About this task: How would you rewrite the paragraph in the case summary below that begins "Moving Defendants Seamaster Logistics" as a short list that keeps its main facts?

Passage to read:

Mitsui O.S.K. Lines, Ltd. v. Seamaster Logistics, Inc.
871 F. Supp. 2d 933
N.D. Cal.2012Background
- MOL sues as a VOCC alleging a scheme with Inland carriage charges, including inland shipments allegedly performed by third parties, resulting in paid but unseen inland carriage costs.
- MOL's SAC asserts fourth and fifth RICO claims (§ 1962(c) and § 1962(d)) based on wire and mail fraud predicates via postal mail, faxes, and the Internet.
- Moving Defendants Seamaster Logistics, Inc. (Seamaster), Summit Logistics International, Inc. (Summit, now Toll Global Forwarding (Americas) Inc.), and American Global Logistics LLC (AGL) move to partially dismiss the SAC’s RICO claims.
- The court applies Morrison’s extraterritoriality framework and adopts the ‘nerve center’ test to determine whether the RICO enterprise is domestic.
- The court finds the alleged association-in-fact enterprise among Seamaster, Summit, and AGL is domestic and DENIES the motions to dismiss.

Supplied entries:
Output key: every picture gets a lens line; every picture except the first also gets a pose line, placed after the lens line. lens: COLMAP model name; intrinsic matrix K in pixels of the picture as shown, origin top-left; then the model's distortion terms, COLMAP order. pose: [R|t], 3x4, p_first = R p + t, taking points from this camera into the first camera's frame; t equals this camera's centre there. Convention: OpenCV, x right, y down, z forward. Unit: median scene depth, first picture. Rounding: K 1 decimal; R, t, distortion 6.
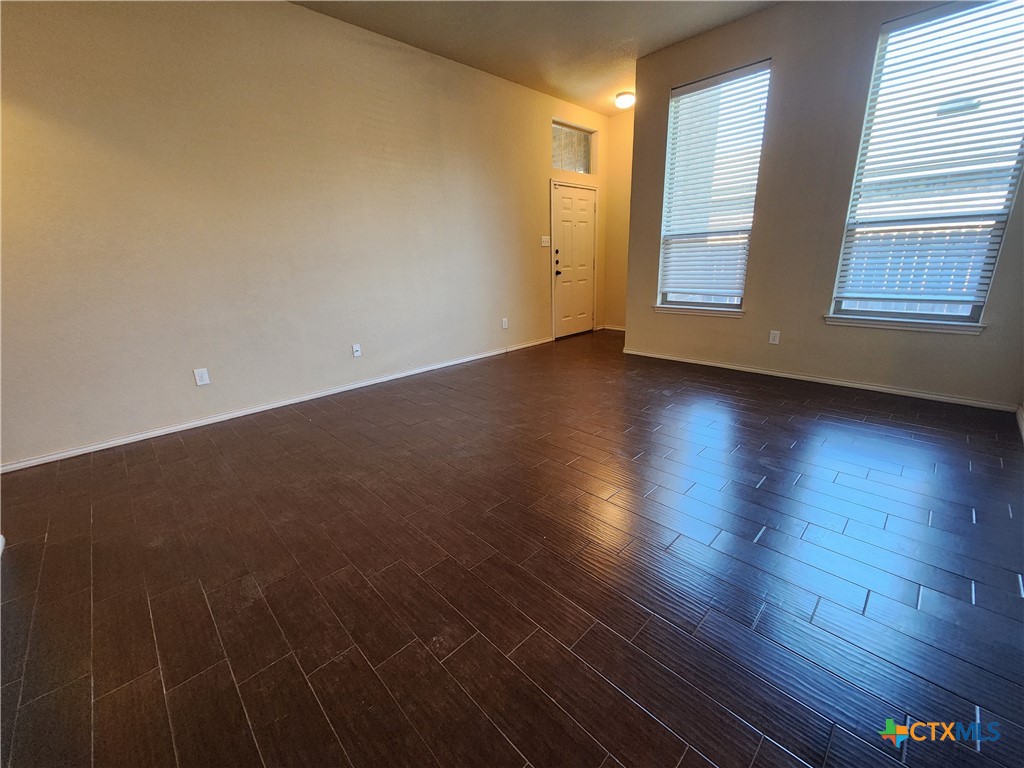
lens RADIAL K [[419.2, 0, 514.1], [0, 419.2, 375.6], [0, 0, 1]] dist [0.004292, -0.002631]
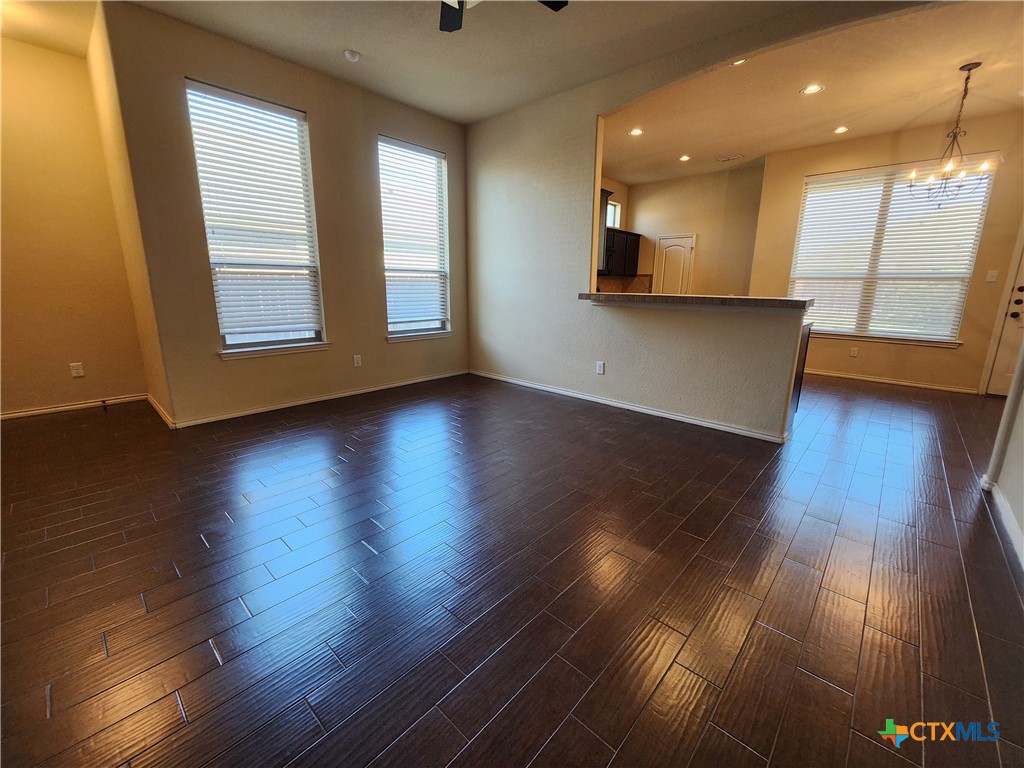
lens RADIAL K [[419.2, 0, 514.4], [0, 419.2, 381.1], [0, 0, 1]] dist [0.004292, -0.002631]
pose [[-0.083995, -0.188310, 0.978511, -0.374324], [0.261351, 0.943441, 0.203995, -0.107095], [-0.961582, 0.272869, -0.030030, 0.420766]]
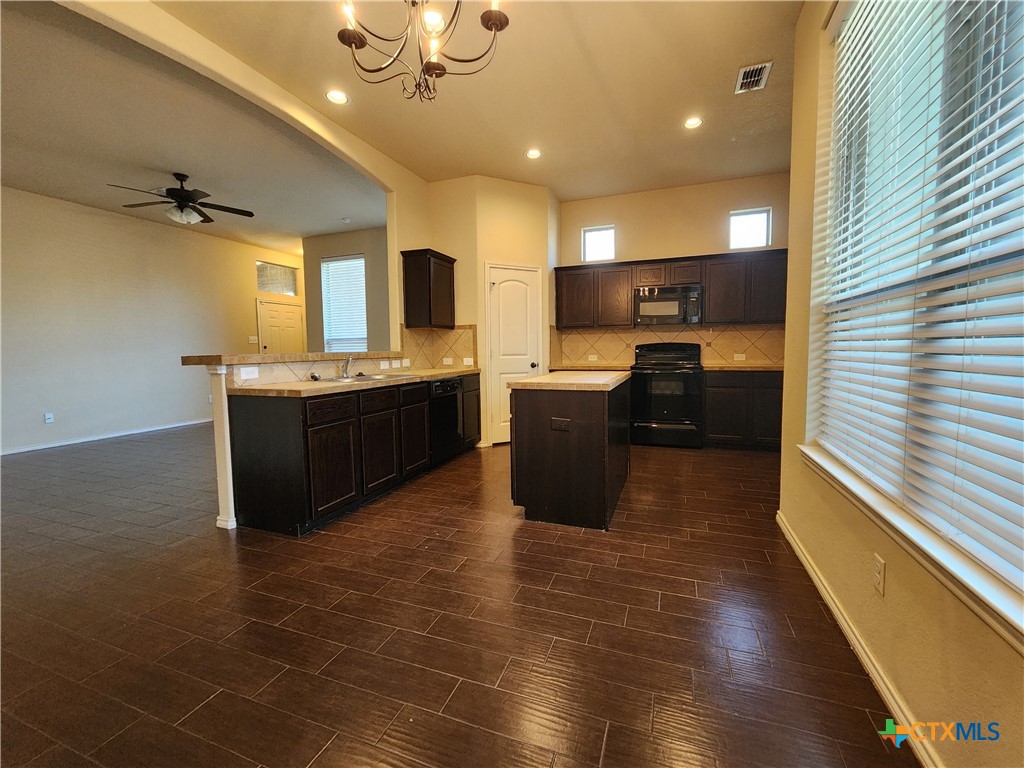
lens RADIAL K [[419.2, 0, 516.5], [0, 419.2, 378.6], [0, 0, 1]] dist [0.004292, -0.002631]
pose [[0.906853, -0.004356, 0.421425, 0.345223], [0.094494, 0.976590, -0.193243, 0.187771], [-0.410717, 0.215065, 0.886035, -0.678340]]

==

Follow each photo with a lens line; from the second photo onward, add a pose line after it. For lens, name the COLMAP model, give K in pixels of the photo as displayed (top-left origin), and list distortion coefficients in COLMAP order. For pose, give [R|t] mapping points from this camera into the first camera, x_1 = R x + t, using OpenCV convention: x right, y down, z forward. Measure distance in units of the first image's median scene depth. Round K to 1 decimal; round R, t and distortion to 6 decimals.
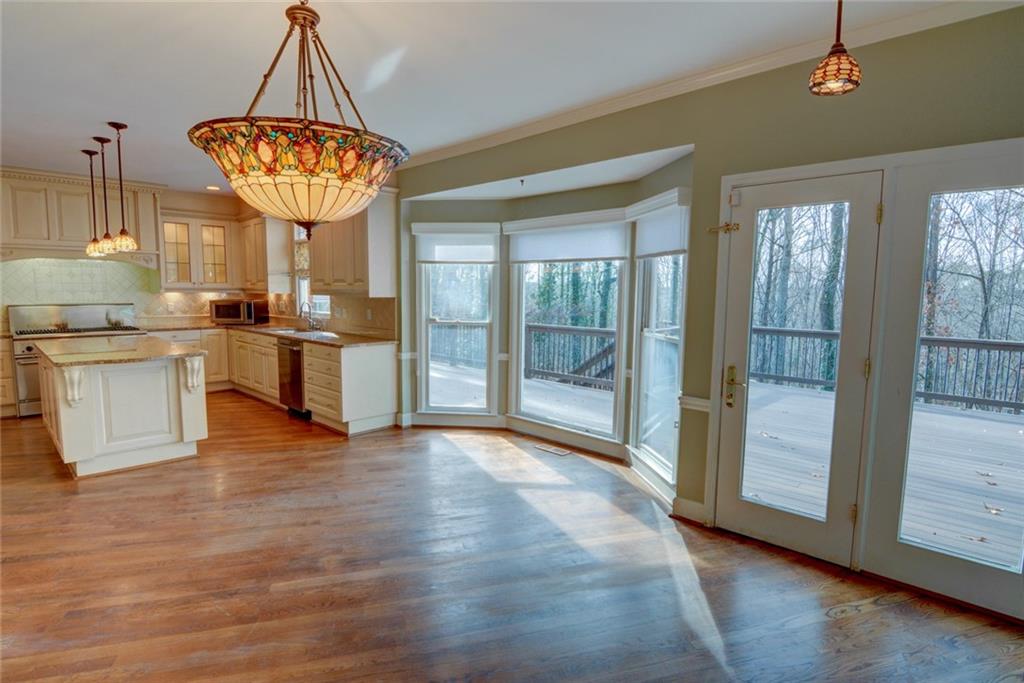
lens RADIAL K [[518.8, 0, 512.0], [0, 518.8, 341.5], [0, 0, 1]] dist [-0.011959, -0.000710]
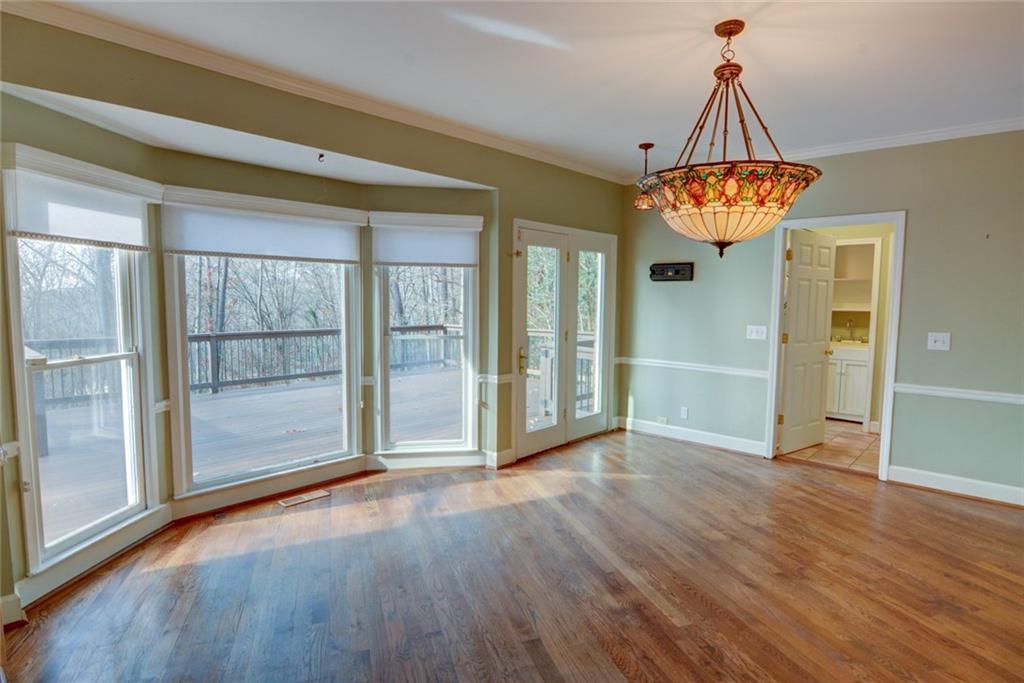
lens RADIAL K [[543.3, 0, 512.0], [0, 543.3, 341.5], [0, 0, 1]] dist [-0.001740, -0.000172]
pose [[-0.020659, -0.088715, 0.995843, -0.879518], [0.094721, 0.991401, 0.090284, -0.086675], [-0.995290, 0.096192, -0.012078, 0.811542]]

* * *

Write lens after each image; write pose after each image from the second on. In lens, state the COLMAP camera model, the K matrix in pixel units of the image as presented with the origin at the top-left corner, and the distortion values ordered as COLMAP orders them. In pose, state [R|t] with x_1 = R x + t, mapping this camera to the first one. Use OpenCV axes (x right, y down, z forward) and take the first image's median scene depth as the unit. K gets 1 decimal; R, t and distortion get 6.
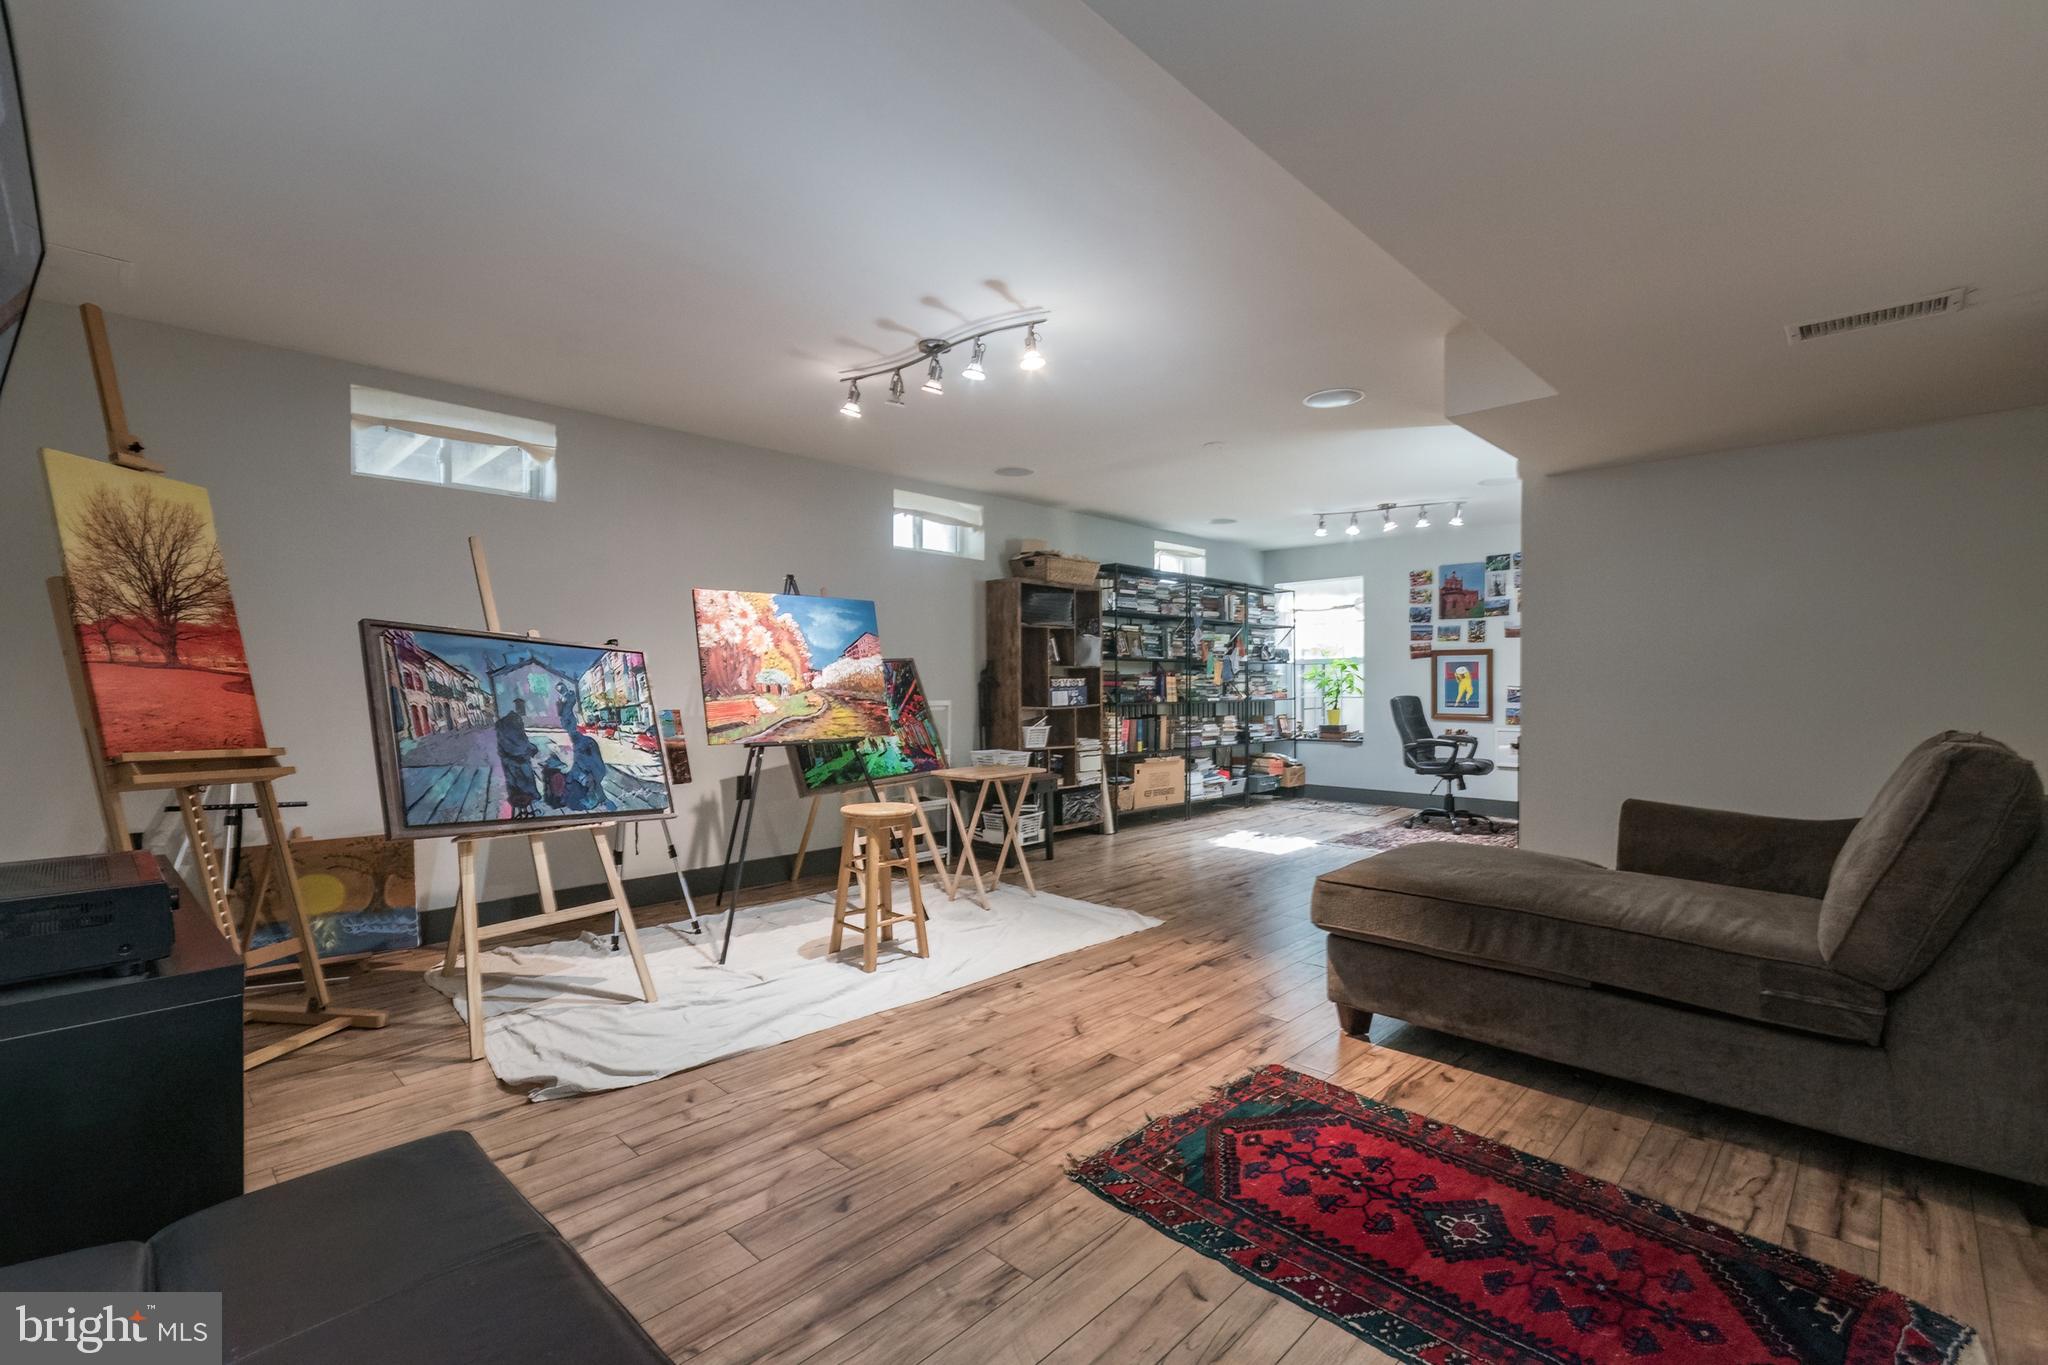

Completed exercise:
- Moving Defendants: Seamaster Logistics, Inc. (Seamaster); Summit Logistics International, Inc. (Summit, now Toll Global Forwarding (Americas) Inc.); American Global Logistics LLC (AGL)
- Motion: to partially dismiss the SAC's RICO claims